La revue de presse, la nouvelle rubrique de Voix d’Exils. Auteur; Damon / Voix d’Exils.

Au plus près de l’actualité internationale de la migration

Sympathisante de l’État islamique, elle risque de perdre sa nationalité suisse

24 heures, 04 février 2020

Ce serait la deuxième fois, depuis la Seconde Guerre mondiale, qu’une personne de nationalité suisse se verrait privée de sa nationalité. Il reste à voir si la femme concernée a déposé un recours en temps voulu auprès d’une ambassade à l’étranger. Dans le cas contraire, le retrait de ses droits civils deviendra effectif en début de semaine prochaine (le 17 février). Âgée de 30 ans, celle qui possède également la nationalité française est originaire de Berolle, petite commune vaudoise.
Juridiquement, le SEM (Secrétariat d’Etat aux Migrations) peut retirer la nationalité suisse à une personne ayant la double nationalité si elle a causé un préjudice aux intérêts ou à la réputation de la Suisse et met la sécurité du pays en danger. Le site internet du Tages-Anzeiger rapportait début janvier que la femme est née et a grandi à Genève. Elle est partie en 2016 en Syrie dans les territoires sous contrôle de l’organisation Etat islamique (EI) avec ses deux filles aînées à l’insu des deux pères. A noter que le retrait du passeport suisse n’est possible que si la personne concernée possède une autre nationalité.

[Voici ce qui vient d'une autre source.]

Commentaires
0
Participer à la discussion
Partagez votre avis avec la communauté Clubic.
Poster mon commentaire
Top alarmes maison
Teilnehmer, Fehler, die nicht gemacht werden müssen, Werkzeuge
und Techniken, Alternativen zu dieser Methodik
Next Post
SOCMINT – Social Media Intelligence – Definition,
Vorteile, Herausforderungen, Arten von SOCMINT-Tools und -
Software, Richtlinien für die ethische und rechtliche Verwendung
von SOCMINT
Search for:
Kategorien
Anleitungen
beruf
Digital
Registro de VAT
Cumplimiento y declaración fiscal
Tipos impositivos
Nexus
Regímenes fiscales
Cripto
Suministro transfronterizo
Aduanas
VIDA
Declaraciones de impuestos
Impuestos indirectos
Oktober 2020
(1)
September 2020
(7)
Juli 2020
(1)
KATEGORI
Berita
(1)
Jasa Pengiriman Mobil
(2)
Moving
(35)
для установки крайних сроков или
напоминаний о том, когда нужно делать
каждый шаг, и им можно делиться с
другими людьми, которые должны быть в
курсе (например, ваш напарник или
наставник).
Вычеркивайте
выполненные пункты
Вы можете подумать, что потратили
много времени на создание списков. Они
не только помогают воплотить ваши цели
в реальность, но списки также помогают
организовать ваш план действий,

Dans le cas contraire, la Suisse créerait des apatrides, ce qui est interdit par le droit international.

L’accélération de la nouvelle procédure d’asile aux dépens de la qualité ?

Le Temps, 03 février 2020

Depuis mars 2019, les procédures d’asile sont mises en œuvre de manière accélérée au sein de six principaux centres fédéraux. Quel est le premier bilan et les chiffres de l’asile ? Dans une interview accordée au Temps, Miriam Behrens, directrice de l’Organisation suisse d’aide aux réfugiés (OSAR) – organisation qui a soutenu la nouvelle procédure accélérée, également approuvée par la population en 2016 – constate des dysfonctionnements. Après dix mois d’application, le nouveau système en place, plus rapide que le précédent, ne garantit pas un traitement équitable des demandes. Miriam Behrens relève notamment que le taux de renvois est actuellement de 16,8%, alors qu’il n’était que de 4,8% avant la réforme. L’OSAR s’occupe de la protection juridique des requérants dans quatre des six régions d’asile de Suisse. Dans chacune d’entre elles, un recours sur trois a été admis ou renvoyé au SEM. Selon l’OSAR, cela démontre de graves problèmes de qualité dans la procédure d’asile.

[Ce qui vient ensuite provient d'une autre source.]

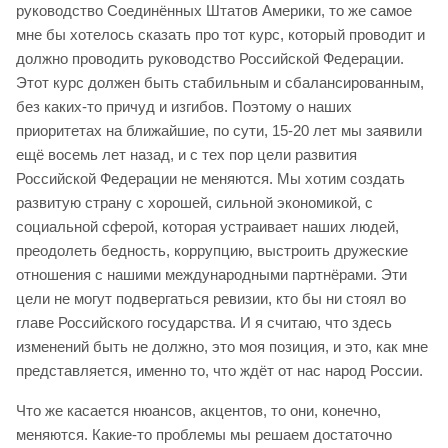
руководство Соединённых Штатов Америки, то же самое
мне бы хотелось сказать про тот курс, который проводит и
должно проводить руководство Российской Федерации.
Этот курс должен быть стабильным и сбалансированным,
без каких-то причуд и изгибов. Поэтому о наших
приоритетах на ближайшие, по сути, 15-20 лет мы заявили
ещё восемь лет назад, и с тех пор цели развития
Российской Федерации не меняются. Мы хотим создать
развитую страну с хорошей, сильной экономикой, с
социальной сферой, которая устраивает наших людей,
преодолеть бедность, коррупцию, выстроить дружеские
отношения с нашими международными партнёрами. Эти
цели не могут подвергаться ревизии, кто бы ни стоял во
главе Российского государства. И я считаю, что здесь
изменений быть не должно, это моя позиция, и это, как мне
представляется, именно то, что ждёт от нас народ России.
Что же касается нюансов, акцентов, то они, конечно,
меняются. Какие-то проблемы мы решаем достаточно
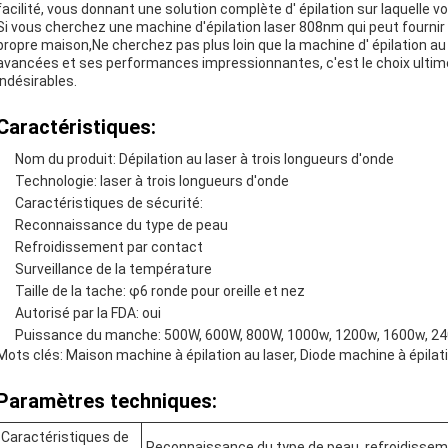
facilité, vous donnant une solution complète d' épilation sur laquelle 
Si vous cherchez une machine d'épilation laser 808nm qui peut fournir
propre maison,Ne cherchez pas plus loin que la machine d' épilation au 
avancées et ses performances impressionnantes, c'est le choix ultim
indésirables.
Caractéristiques:
Nom du produit: Dépilation au laser à trois longueurs d'onde
Technologie: laser à trois longueurs d'onde
Caractéristiques de sécurité:
Reconnaissance du type de peau
Refroidissement par contact
Surveillance de la température
Taille de la tache: φ6 ronde pour oreille et nez
Autorisé par la FDA: oui
Puissance du manche: 500W, 600W, 800W, 1000w, 1200w, 1600w, 2
Mots clés: Maison machine à épilation au laser, Diode machine à épilati
Paramètres techniques:
Caractéristiques de
Reconnaissance du type de peau, refroidisseme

Toujours moins de requérants d’asile choisissent la Suisse

24 heures, 31 janvier 2020

Le recul de la migration par la Méditerranée centrale explique en partie la diminution du nombre de requérants qui demandent l’asile en Suisse. Au total, 14 269 demandes ont été déposées en 2019, soit 6,5% de moins que l’année précédente. Il s’agit du niveau le plus bas depuis douze ans. Avec 2899 demandes, l’Erythrée est le principal pays de provenance des requérants d’asile.
Le Secrétariat d’État aux migrations (SEM) a traité 19 140 demandes en première instance et accordé l’asile à 5551 personnes.
Le taux de reconnaissance de la qualité de réfugié est en augmentation. Il est passé de 25,9% en 2018 à 31,2% en 2019.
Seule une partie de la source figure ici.